(Information supplied Opens)

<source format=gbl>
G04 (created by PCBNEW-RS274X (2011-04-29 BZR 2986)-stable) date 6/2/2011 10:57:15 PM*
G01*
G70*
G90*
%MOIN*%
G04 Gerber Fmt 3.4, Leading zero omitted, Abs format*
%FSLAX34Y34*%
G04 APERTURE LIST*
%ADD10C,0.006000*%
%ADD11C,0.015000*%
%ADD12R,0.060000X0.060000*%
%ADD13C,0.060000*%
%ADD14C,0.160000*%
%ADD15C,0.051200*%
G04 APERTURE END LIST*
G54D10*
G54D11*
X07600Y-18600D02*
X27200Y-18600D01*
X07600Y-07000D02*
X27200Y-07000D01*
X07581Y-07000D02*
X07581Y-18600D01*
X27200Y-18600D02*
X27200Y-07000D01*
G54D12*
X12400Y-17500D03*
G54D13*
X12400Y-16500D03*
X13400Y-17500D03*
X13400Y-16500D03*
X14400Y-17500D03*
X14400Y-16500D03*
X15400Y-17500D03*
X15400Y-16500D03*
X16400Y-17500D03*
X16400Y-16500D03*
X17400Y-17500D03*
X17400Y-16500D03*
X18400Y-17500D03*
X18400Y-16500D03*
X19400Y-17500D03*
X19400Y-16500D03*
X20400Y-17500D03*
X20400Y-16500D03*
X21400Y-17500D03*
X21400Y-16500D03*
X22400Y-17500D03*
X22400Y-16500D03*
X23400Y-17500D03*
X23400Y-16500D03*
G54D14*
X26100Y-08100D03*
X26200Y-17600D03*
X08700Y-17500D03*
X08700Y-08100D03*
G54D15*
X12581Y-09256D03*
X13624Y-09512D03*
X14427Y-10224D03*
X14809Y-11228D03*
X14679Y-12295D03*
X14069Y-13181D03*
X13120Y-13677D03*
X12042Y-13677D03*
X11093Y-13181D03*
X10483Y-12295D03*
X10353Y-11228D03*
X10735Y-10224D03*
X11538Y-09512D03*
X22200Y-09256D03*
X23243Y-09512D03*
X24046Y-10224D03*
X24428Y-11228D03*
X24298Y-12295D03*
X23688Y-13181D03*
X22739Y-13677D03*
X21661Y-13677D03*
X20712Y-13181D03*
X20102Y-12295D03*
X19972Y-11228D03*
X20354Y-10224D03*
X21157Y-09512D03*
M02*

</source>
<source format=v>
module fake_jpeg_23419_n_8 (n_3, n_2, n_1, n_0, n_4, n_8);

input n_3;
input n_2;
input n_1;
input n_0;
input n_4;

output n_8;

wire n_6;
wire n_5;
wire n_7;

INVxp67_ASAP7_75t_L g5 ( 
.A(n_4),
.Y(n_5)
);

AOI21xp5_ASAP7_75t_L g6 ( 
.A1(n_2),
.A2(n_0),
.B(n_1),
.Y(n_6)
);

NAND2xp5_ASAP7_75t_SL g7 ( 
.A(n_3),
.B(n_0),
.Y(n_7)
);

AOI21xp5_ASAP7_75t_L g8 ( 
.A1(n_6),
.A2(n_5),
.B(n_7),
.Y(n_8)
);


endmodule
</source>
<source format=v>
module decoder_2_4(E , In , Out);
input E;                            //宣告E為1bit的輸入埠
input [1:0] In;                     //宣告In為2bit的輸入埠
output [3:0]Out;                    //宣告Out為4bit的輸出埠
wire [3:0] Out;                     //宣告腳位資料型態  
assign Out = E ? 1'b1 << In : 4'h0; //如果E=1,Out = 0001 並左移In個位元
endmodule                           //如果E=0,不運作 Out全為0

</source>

(Information supplied Closes)
(Information supplied Opens)

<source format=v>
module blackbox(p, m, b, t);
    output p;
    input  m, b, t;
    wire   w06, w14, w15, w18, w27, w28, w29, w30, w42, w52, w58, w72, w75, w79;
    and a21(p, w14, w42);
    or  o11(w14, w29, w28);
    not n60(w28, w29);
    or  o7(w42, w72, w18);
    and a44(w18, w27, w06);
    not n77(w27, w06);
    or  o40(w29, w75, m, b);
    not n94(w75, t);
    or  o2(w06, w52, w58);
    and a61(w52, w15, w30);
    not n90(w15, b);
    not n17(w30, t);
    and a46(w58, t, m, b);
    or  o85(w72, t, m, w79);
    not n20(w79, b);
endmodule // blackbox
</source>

(Information supplied Closes)

## Work to complete
Show all lines from the entries that hold "wire".

## Completed exercise
wire n_6;
wire n_5;
wire n_7;
wire [3:0] Out;                     //宣告腳位資料型態  
    wire   w06, w14, w15, w18, w27, w28, w29, w30, w42, w52, w58, w72, w75, w79;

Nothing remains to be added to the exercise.